Cavities form when bacteria wears away the protective minerals that shield teeth from damage. The bacteria begins digging into the enamel of the tooth, burrowing right down to the dentin.
Root canals require an entry point, usually at the top of the tooth, to remove damaged dental pulp inside the tooth. A filling seals up the entry point once the procedure is complete.
Materials for Dental Fillings
There are several possible filling materials when needing dental fillings. Each material has its own strengths and weaknesses and no one filling fits every situation for every person.
Gold Fillings have been around for a long period of time given the body’s tolerance of gold as a suitable replacement. Gum tissue is readily accepting of gold inlays, and as a result a gold filling may last more than 20 years.
That said, gold fillings are very expensive and take several visits to finish.

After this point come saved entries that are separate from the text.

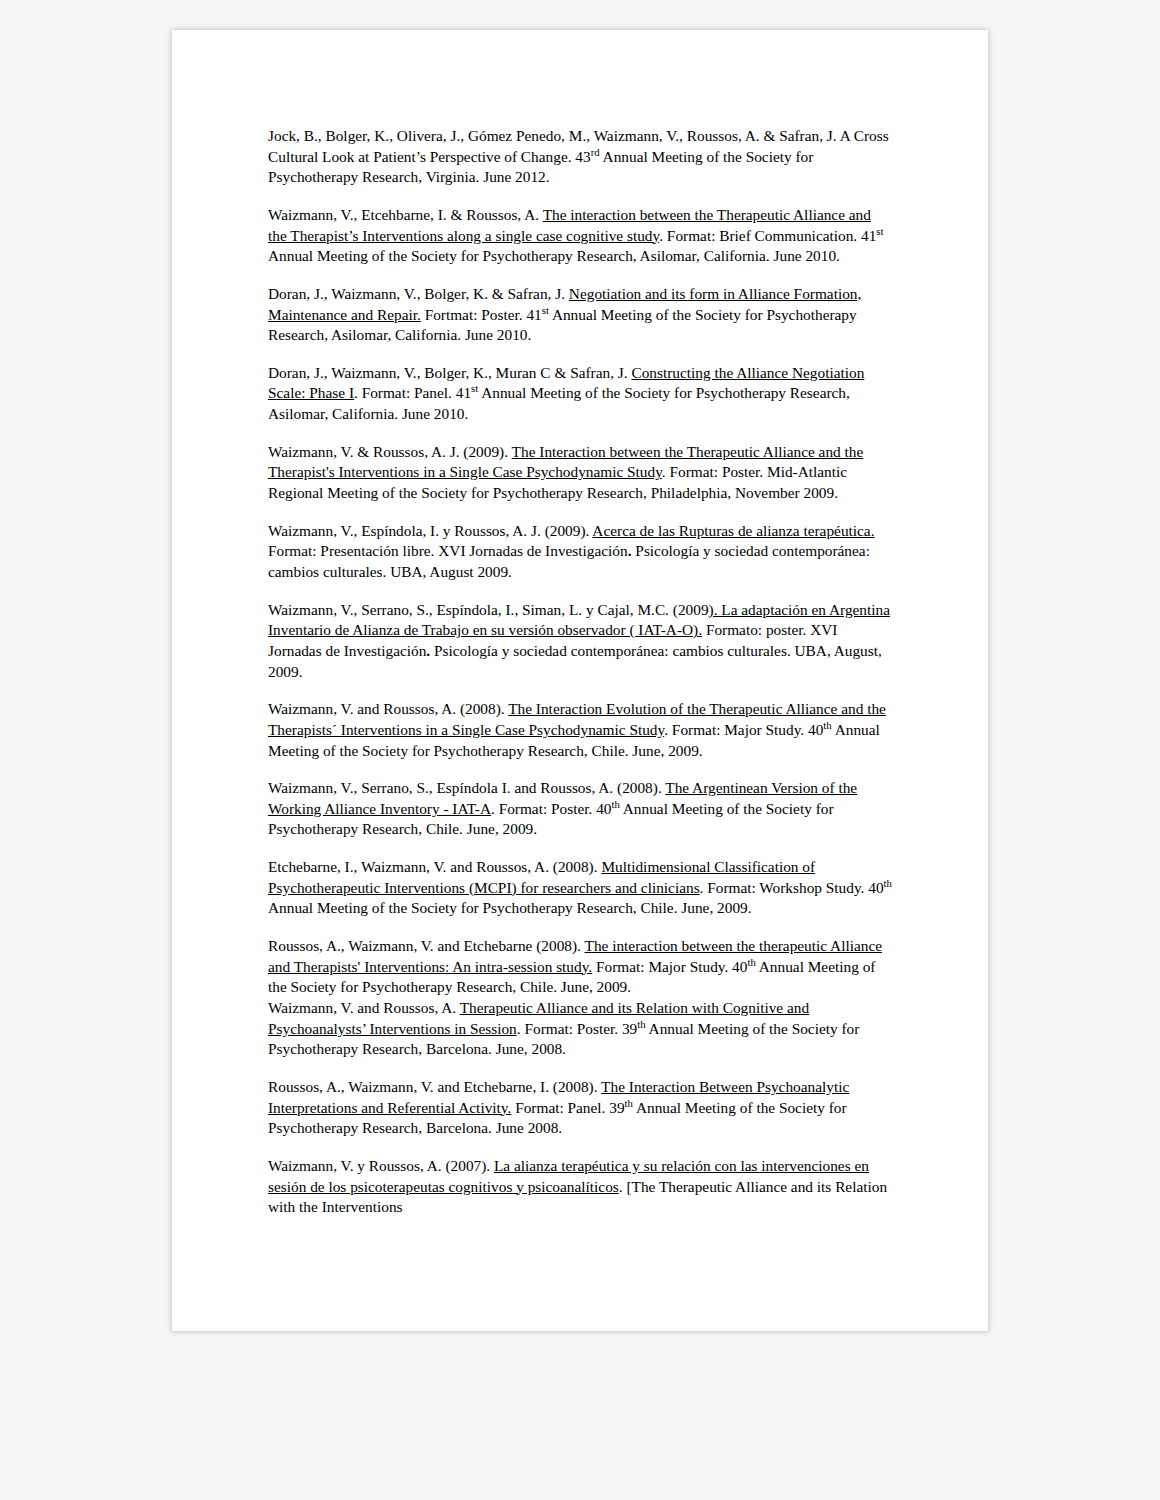Jock, B., Bolger, K., Olivera, J., Gómez Penedo, M., Waizmann, V., Roussos, A. & Safran, J. A Cross Cultural Look at Patient’s Perspective of Change. 43rd Annual Meeting of the Society for Psychotherapy Research, Virginia. June 2012.
Waizmann, V., Etcehbarne, I. & Roussos, A. The interaction between the Therapeutic Alliance and the Therapist’s Interventions along a single case cognitive study. Format: Brief Communication. 41st Annual Meeting of the Society for Psychotherapy Research, Asilomar, California. June 2010.
Doran, J., Waizmann, V., Bolger, K. & Safran, J. Negotiation and its form in Alliance Formation, Maintenance and Repair. Fortmat: Poster. 41st Annual Meeting of the Society for Psychotherapy Research, Asilomar, California. June 2010.
Doran, J., Waizmann, V., Bolger, K., Muran C & Safran, J. Constructing the Alliance Negotiation Scale: Phase I. Format: Panel. 41st Annual Meeting of the Society for Psychotherapy Research, Asilomar, California. June 2010.
Waizmann, V. & Roussos, A. J. (2009). The Interaction between the Therapeutic Alliance and the Therapist's Interventions in a Single Case Psychodynamic Study. Format: Poster. Mid-Atlantic Regional Meeting of the Society for Psychotherapy Research, Philadelphia, November 2009.
Waizmann, V., Espíndola, I. y Roussos, A. J. (2009). Acerca de las Rupturas de alianza terapéutica. Format: Presentación libre. XVI Jornadas de Investigación. Psicología y sociedad contemporánea: cambios culturales. UBA, August 2009.
Waizmann, V., Serrano, S., Espíndola, I., Siman, L. y Cajal, M.C. (2009). La adaptación en Argentina Inventario de Alianza de Trabajo en su versión observador ( IAT-A-O). Formato: poster. XVI Jornadas de Investigación. Psicología y sociedad contemporánea: cambios culturales. UBA, August, 2009.
Waizmann, V. and Roussos, A. (2008). The Interaction Evolution of the Therapeutic Alliance and the Therapists´ Interventions in a Single Case Psychodynamic Study. Format: Major Study. 40th Annual Meeting of the Society for Psychotherapy Research, Chile. June, 2009.
Waizmann, V., Serrano, S., Espíndola I. and Roussos, A. (2008). The Argentinean Version of the Working Alliance Inventory - IAT-A. Format: Poster. 40th Annual Meeting of the Society for Psychotherapy Research, Chile. June, 2009.
Etchebarne, I., Waizmann, V. and Roussos, A. (2008). Multidimensional Classification of Psychotherapeutic Interventions (MCPI) for researchers and clinicians. Format: Workshop Study. 40th Annual Meeting of the Society for Psychotherapy Research, Chile. June, 2009.
Roussos, A., Waizmann, V. and Etchebarne (2008). The interaction between the therapeutic Alliance and Therapists' Interventions: An intra-session study. Format: Major Study. 40th Annual Meeting of the Society for Psychotherapy Research, Chile. June, 2009.
Waizmann, V. and Roussos, A. Therapeutic Alliance and its Relation with Cognitive and Psychoanalysts’ Interventions in Session. Format: Poster. 39th Annual Meeting of the Society for Psychotherapy Research, Barcelona. June, 2008.
Roussos, A., Waizmann, V. and Etchebarne, I. (2008). The Interaction Between Psychoanalytic Interpretations and Referential Activity. Format: Panel. 39th Annual Meeting of the Society for Psychotherapy Research, Barcelona. June 2008.
Waizmann, V. y Roussos, A. (2007). La alianza terapéutica y su relación con las intervenciones en sesión de los psicoterapeutas cognitivos y psicoanalíticos. [The Therapeutic Alliance and its Relation with the Interventions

Silver amalgam fillings are durable and less expensive than gold fillings and porcelain fillings. However, silver amalgam fillings are darker, and may stand out more. Most people do not get these fillings for front teeth.
Composite resin fillings are a type of plastic material that is relatively cheap and mimics the appearance of natural teeth. They can take a long time to apply as each layer of resin must harden before the next layer can set.
Composite resins are not the best option for large fillings as they have a tendency to chip. They also stain easily from coffee, tea, and tobacco.
These fillings also have the shortest lifespan compared to other filling materials, with an average between three and ten years.
Patients love porcelain fillings for their natural appearance. They cost about as much as a gold filling and are made to order by a dental laboratory. Dentists can color match them to teeth and they are resistant to staining. They are, however, less durable than metal fillings.